If only all newborns were so lucky. In practice, children’s earliest learning experiences are so varied that experts speak of a “million-word gap” between those who are read to regularly and those who aren’t. Too often, the gap is never closed. Too often, as life chances diverge through childhood and the teenage years, grownups fail to pay attention, and digital slop – or worse – fills the space they leave. In a “manifesto for children” in today’s New Review, Cottrell-Boyce describes the attitude of those in charge towards the current generation of schoolchildren with one damning word: carelessness.
Six months ago, Keir Starmer told The Observer that young people have been “collateral damage” for the failures of past governments. He promised to make the next generation his top priority, but within days Downing Street insisted that the only thing that mattered was driving down the cost of living. If Starmer wanted to create a legacy by improving the wellbeing and life chances of children, he has failed.
The sad truth is that British children are among the unhappiest in the world. The gap between the educational outcomes of rich and poor children is growing and businesses complain that young people arrive at work without the skills required by the jobs market.
An education system that prioritises exams at the expense of almost everything else is failing to draw out the talent of every child. Around a third of pupils effectively fail all their GCSEs, and they are disproportionately from the most disadvantaged families. Just under a fifth of white working-class pupils achieve a good pass – a level five or above – in English and maths.
By the time they are 16, disadvantaged children are typically almost 18 months behind their wealthier peers, according to the thinktank Education Policy Institute (EPI). The most deprived – those who have been eligible for free school meals for at least 80% of their time in school – lag by 21.3 months. The “disadvantage gap” is already 4.6 months by the age of five.
Last September, more than a quarter of children started reception still in nappies. Almost a third were unable to eat and drink independently, and a quarter struggled with basic language skills. Children are falling behind before they get anywhere near the school gates, and the education system is failing to level the playing field.

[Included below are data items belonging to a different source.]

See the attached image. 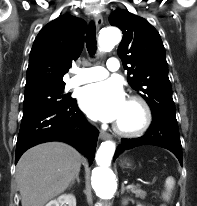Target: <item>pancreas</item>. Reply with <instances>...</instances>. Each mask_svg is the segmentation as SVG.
Here are the masks:
<instances>
[{
  "label": "pancreas",
  "instance_id": "1",
  "mask_svg": "<svg viewBox=\"0 0 197 206\" xmlns=\"http://www.w3.org/2000/svg\"><path fill=\"white\" fill-rule=\"evenodd\" d=\"M130 191L133 194H135L137 197H140L142 199H144L146 196V192L143 191L142 189H140V187H138V186H133L132 188H130Z\"/></svg>",
  "mask_w": 197,
  "mask_h": 206
}]
</instances>
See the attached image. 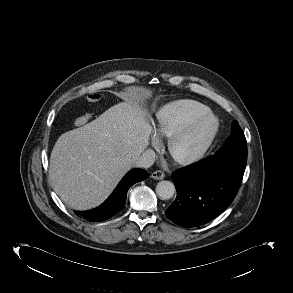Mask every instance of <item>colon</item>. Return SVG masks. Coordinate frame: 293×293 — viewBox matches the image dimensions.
I'll use <instances>...</instances> for the list:
<instances>
[{
	"mask_svg": "<svg viewBox=\"0 0 293 293\" xmlns=\"http://www.w3.org/2000/svg\"><path fill=\"white\" fill-rule=\"evenodd\" d=\"M86 99L88 102L96 103L100 101L101 96L98 93H90L86 96ZM91 118H92L91 114H84L82 116H79L74 120V125L75 126L85 125Z\"/></svg>",
	"mask_w": 293,
	"mask_h": 293,
	"instance_id": "1",
	"label": "colon"
}]
</instances>
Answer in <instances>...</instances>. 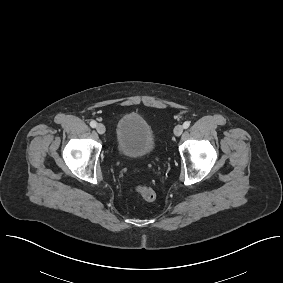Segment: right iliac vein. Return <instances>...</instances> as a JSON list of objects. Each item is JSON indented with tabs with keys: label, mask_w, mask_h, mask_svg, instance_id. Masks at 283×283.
<instances>
[{
	"label": "right iliac vein",
	"mask_w": 283,
	"mask_h": 283,
	"mask_svg": "<svg viewBox=\"0 0 283 283\" xmlns=\"http://www.w3.org/2000/svg\"><path fill=\"white\" fill-rule=\"evenodd\" d=\"M96 130L99 134H104L106 131L105 126L101 123L96 126Z\"/></svg>",
	"instance_id": "obj_1"
}]
</instances>
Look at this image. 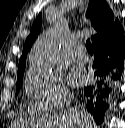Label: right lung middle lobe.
I'll return each instance as SVG.
<instances>
[{
  "mask_svg": "<svg viewBox=\"0 0 125 128\" xmlns=\"http://www.w3.org/2000/svg\"><path fill=\"white\" fill-rule=\"evenodd\" d=\"M23 73H24V70L17 73L16 92H18L21 88V85H22V82H23Z\"/></svg>",
  "mask_w": 125,
  "mask_h": 128,
  "instance_id": "dd1d6c3e",
  "label": "right lung middle lobe"
}]
</instances>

Instead of being an engine of social mobility, it is entrenching class divides.
The people who pay for this system with their taxes see what’s happening. Polling shows that only a fifth think schools prepare children well for either life or work. Britain’s top scientists are warning that a “broken education system” is holding back young people and the country. The fellows of the Royal Society are urging the prime minister to have the “bravery” to drive through “lasting meaningful change” to what children learn and how they are examined.
The big picture is sobering, but there are scenes and even data points within it that give hope. More children told the National Literacy Trust this year than last that they enjoy creative writing.

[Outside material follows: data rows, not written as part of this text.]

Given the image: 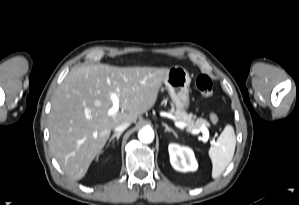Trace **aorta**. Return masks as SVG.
I'll return each mask as SVG.
<instances>
[{
    "instance_id": "aorta-1",
    "label": "aorta",
    "mask_w": 299,
    "mask_h": 205,
    "mask_svg": "<svg viewBox=\"0 0 299 205\" xmlns=\"http://www.w3.org/2000/svg\"><path fill=\"white\" fill-rule=\"evenodd\" d=\"M138 138L143 143H151L154 140V131L150 127H144L139 131Z\"/></svg>"
}]
</instances>
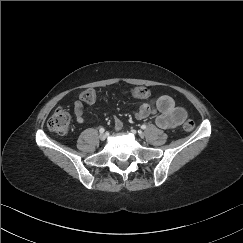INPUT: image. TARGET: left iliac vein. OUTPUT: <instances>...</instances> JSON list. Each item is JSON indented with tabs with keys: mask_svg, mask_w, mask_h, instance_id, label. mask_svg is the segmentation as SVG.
Here are the masks:
<instances>
[{
	"mask_svg": "<svg viewBox=\"0 0 243 243\" xmlns=\"http://www.w3.org/2000/svg\"><path fill=\"white\" fill-rule=\"evenodd\" d=\"M139 136H140V137H144V133H143V132H140V133H139Z\"/></svg>",
	"mask_w": 243,
	"mask_h": 243,
	"instance_id": "4c4485c4",
	"label": "left iliac vein"
}]
</instances>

A country’s future prosperity and success depend on its young people. They are the entrepreneurs, inventors, designers, craftspeople and carers of the future, but too many are currently being written off. Success is so narrowly defined that huge numbers feel like failures. Many of them, Cottrell-Boyce was reminded on a trip to a Liverpool primary school, don’t like the summer because it means no school, their only place of safety. A childhood with summers to look forward to is not too much to ask.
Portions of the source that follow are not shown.